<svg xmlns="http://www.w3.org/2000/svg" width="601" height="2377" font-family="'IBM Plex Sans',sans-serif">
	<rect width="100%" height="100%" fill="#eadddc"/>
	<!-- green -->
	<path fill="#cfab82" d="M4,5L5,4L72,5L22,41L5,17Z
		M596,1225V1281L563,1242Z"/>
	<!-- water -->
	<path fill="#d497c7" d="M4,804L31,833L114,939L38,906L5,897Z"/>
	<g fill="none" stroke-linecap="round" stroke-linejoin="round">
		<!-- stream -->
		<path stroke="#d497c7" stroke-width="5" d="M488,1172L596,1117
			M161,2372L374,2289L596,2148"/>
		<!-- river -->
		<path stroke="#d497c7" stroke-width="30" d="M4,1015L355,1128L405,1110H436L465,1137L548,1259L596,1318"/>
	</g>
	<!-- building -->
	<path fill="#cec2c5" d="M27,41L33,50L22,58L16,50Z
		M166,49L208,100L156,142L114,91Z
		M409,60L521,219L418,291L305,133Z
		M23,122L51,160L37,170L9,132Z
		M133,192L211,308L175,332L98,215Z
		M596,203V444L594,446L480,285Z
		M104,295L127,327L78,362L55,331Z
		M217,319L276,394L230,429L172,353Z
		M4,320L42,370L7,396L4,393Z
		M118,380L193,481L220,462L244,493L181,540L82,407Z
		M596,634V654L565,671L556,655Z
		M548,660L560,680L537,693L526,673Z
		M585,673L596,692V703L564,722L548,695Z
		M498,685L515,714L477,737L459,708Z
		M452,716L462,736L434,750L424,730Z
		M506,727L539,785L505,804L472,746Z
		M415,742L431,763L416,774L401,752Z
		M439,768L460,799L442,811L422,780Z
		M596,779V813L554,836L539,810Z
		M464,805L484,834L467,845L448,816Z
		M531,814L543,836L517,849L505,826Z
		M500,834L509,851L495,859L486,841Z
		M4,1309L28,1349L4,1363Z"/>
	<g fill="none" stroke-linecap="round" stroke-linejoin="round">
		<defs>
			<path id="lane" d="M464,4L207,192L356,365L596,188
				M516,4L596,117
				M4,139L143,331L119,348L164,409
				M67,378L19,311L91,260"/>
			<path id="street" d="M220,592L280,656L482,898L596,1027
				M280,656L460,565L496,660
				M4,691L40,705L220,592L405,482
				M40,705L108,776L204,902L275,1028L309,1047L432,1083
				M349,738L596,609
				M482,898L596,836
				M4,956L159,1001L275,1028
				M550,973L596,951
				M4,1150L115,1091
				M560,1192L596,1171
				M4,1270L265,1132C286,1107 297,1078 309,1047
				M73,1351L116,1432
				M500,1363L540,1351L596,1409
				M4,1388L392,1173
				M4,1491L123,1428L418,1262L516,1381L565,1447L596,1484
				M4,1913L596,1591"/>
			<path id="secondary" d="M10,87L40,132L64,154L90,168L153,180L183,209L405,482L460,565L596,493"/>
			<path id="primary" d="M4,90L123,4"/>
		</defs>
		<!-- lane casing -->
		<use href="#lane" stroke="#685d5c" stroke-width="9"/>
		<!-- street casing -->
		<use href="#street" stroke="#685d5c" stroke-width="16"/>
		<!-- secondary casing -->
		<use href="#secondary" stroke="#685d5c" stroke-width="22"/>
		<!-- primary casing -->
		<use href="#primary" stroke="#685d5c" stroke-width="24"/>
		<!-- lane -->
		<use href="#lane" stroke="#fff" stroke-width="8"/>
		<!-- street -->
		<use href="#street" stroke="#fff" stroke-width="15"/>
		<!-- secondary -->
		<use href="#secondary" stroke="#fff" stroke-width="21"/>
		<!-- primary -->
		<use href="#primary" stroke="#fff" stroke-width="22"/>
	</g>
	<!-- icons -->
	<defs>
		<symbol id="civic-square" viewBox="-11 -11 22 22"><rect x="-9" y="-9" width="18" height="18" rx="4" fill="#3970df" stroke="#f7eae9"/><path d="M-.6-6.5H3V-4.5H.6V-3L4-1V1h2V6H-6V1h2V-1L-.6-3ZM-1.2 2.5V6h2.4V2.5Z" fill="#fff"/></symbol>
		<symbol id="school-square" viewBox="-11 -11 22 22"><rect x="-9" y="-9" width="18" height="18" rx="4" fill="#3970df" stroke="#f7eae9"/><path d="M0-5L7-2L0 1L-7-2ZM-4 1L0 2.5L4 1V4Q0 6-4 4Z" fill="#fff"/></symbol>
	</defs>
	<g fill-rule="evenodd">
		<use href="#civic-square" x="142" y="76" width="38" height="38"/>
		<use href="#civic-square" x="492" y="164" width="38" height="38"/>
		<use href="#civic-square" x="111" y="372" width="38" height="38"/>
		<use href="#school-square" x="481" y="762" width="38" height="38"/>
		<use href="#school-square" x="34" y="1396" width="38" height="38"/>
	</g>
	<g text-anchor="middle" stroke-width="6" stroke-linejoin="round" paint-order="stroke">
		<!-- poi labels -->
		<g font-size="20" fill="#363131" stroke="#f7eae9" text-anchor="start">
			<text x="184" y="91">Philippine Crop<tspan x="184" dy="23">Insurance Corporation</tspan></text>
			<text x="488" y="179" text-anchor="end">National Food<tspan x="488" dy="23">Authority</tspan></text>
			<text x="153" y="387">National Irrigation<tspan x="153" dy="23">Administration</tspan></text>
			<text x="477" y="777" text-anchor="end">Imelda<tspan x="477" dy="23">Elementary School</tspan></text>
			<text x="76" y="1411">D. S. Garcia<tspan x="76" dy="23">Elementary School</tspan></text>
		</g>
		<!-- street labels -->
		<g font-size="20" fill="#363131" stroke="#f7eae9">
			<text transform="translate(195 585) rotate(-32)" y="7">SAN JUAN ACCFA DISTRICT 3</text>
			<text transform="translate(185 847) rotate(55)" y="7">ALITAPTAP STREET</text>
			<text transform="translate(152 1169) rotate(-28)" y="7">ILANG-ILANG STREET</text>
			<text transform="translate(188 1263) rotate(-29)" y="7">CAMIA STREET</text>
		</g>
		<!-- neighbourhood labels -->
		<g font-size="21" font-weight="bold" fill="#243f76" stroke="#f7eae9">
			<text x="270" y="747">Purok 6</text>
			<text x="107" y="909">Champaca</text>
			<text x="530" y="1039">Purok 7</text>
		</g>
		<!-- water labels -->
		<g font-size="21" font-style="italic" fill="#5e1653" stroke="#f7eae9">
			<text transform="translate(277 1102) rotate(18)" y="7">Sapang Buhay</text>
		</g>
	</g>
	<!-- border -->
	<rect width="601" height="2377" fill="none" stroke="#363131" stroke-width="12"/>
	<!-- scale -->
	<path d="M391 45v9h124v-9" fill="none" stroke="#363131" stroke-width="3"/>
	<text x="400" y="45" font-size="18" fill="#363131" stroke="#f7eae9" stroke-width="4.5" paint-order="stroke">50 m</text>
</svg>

Exercise
Would you copy every line of the material exactly?

Task solution
<svg xmlns="http://www.w3.org/2000/svg" width="601" height="2377" font-family="'IBM Plex Sans',sans-serif">
	<rect width="100%" height="100%" fill="#eadddc"/>
	<!-- green -->
	<path fill="#cfab82" d="M4,5L5,4L72,5L22,41L5,17Z
		M596,1225V1281L563,1242Z"/>
	<!-- water -->
	<path fill="#d497c7" d="M4,804L31,833L114,939L38,906L5,897Z"/>
	<g fill="none" stroke-linecap="round" stroke-linejoin="round">
		<!-- stream -->
		<path stroke="#d497c7" stroke-width="5" d="M488,1172L596,1117
			M161,2372L374,2289L596,2148"/>
		<!-- river -->
		<path stroke="#d497c7" stroke-width="30" d="M4,1015L355,1128L405,1110H436L465,1137L548,1259L596,1318"/>
	</g>
	<!-- building -->
	<path fill="#cec2c5" d="M27,41L33,50L22,58L16,50Z
		M166,49L208,100L156,142L114,91Z
		M409,60L521,219L418,291L305,133Z
		M23,122L51,160L37,170L9,132Z
		M133,192L211,308L175,332L98,215Z
		M596,203V444L594,446L480,285Z
		M104,295L127,327L78,362L55,331Z
		M217,319L276,394L230,429L172,353Z
		M4,320L42,370L7,396L4,393Z
		M118,380L193,481L220,462L244,493L181,540L82,407Z
		M596,634V654L565,671L556,655Z
		M548,660L560,680L537,693L526,673Z
		M585,673L596,692V703L564,722L548,695Z
		M498,685L515,714L477,737L459,708Z
		M452,716L462,736L434,750L424,730Z
		M506,727L539,785L505,804L472,746Z
		M415,742L431,763L416,774L401,752Z
		M439,768L460,799L442,811L422,780Z
		M596,779V813L554,836L539,810Z
		M464,805L484,834L467,845L448,816Z
		M531,814L543,836L517,849L505,826Z
		M500,834L509,851L495,859L486,841Z
		M4,1309L28,1349L4,1363Z"/>
	<g fill="none" stroke-linecap="round" stroke-linejoin="round">
		<defs>
			<path id="lane" d="M464,4L207,192L356,365L596,188
				M516,4L596,117
				M4,139L143,331L119,348L164,409
				M67,378L19,311L91,260"/>
			<path id="street" d="M220,592L280,656L482,898L596,1027
				M280,656L460,565L496,660
				M4,691L40,705L220,592L405,482
				M40,705L108,776L204,902L275,1028L309,1047L432,1083
				M349,738L596,609
				M482,898L596,836
				M4,956L159,1001L275,1028
				M550,973L596,951
				M4,1150L115,1091
				M560,1192L596,1171
				M4,1270L265,1132C286,1107 297,1078 309,1047
				M73,1351L116,1432
				M500,1363L540,1351L596,1409
				M4,1388L392,1173
				M4,1491L123,1428L418,1262L516,1381L565,1447L596,1484
				M4,1913L596,1591"/>
			<path id="secondary" d="M10,87L40,132L64,154L90,168L153,180L183,209L405,482L460,565L596,493"/>
			<path id="primary" d="M4,90L123,4"/>
		</defs>
		<!-- lane casing -->
		<use href="#lane" stroke="#685d5c" stroke-width="9"/>
		<!-- street casing -->
		<use href="#street" stroke="#685d5c" stroke-width="16"/>
		<!-- secondary casing -->
		<use href="#secondary" stroke="#685d5c" stroke-width="22"/>
		<!-- primary casing -->
		<use href="#primary" stroke="#685d5c" stroke-width="24"/>
		<!-- lane -->
		<use href="#lane" stroke="#fff" stroke-width="8"/>
		<!-- street -->
		<use href="#street" stroke="#fff" stroke-width="15"/>
		<!-- secondary -->
		<use href="#secondary" stroke="#fff" stroke-width="21"/>
		<!-- primary -->
		<use href="#primary" stroke="#fff" stroke-width="22"/>
	</g>
	<!-- icons -->
	<defs>
		<symbol id="civic-square" viewBox="-11 -11 22 22"><rect x="-9" y="-9" width="18" height="18" rx="4" fill="#3970df" stroke="#f7eae9"/><path d="M-.6-6.5H3V-4.5H.6V-3L4-1V1h2V6H-6V1h2V-1L-.6-3ZM-1.2 2.5V6h2.4V2.5Z" fill="#fff"/></symbol>
		<symbol id="school-square" viewBox="-11 -11 22 22"><rect x="-9" y="-9" width="18" height="18" rx="4" fill="#3970df" stroke="#f7eae9"/><path d="M0-5L7-2L0 1L-7-2ZM-4 1L0 2.5L4 1V4Q0 6-4 4Z" fill="#fff"/></symbol>
	</defs>
	<g fill-rule="evenodd">
		<use href="#civic-square" x="142" y="76" width="38" height="38"/>
		<use href="#civic-square" x="492" y="164" width="38" height="38"/>
		<use href="#civic-square" x="111" y="372" width="38" height="38"/>
		<use href="#school-square" x="481" y="762" width="38" height="38"/>
		<use href="#school-square" x="34" y="1396" width="38" height="38"/>
	</g>
	<g text-anchor="middle" stroke-width="6" stroke-linejoin="round" paint-order="stroke">
		<!-- poi labels -->
		<g font-size="20" fill="#363131" stroke="#f7eae9" text-anchor="start">
			<text x="184" y="91">Philippine Crop<tspan x="184" dy="23">Insurance Corporation</tspan></text>
			<text x="488" y="179" text-anchor="end">National Food<tspan x="488" dy="23">Authority</tspan></text>
			<text x="153" y="387">National Irrigation<tspan x="153" dy="23">Administration</tspan></text>
			<text x="477" y="777" text-anchor="end">Imelda<tspan x="477" dy="23">Elementary School</tspan></text>
			<text x="76" y="1411">D. S. Garcia<tspan x="76" dy="23">Elementary School</tspan></text>
		</g>
		<!-- street labels -->
		<g font-size="20" fill="#363131" stroke="#f7eae9">
			<text transform="translate(195 585) rotate(-32)" y="7">SAN JUAN ACCFA DISTRICT 3</text>
			<text transform="translate(185 847) rotate(55)" y="7">ALITAPTAP STREET</text>
			<text transform="translate(152 1169) rotate(-28)" y="7">ILANG-ILANG STREET</text>
			<text transform="translate(188 1263) rotate(-29)" y="7">CAMIA STREET</text>
		</g>
		<!-- neighbourhood labels -->
		<g font-size="21" font-weight="bold" fill="#243f76" stroke="#f7eae9">
			<text x="270" y="747">Purok 6</text>
			<text x="107" y="909">Champaca</text>
			<text x="530" y="1039">Purok 7</text>
		</g>
		<!-- water labels -->
		<g font-size="21" font-style="italic" fill="#5e1653" stroke="#f7eae9">
			<text transform="translate(277 1102) rotate(18)" y="7">Sapang Buhay</text>
		</g>
	</g>
	<!-- border -->
	<rect width="601" height="2377" fill="none" stroke="#363131" stroke-width="12"/>
	<!-- scale -->
	<path d="M391 45v9h124v-9" fill="none" stroke="#363131" stroke-width="3"/>
	<text x="400" y="45" font-size="18" fill="#363131" stroke="#f7eae9" stroke-width="4.5" paint-order="stroke">50 m</text>
</svg>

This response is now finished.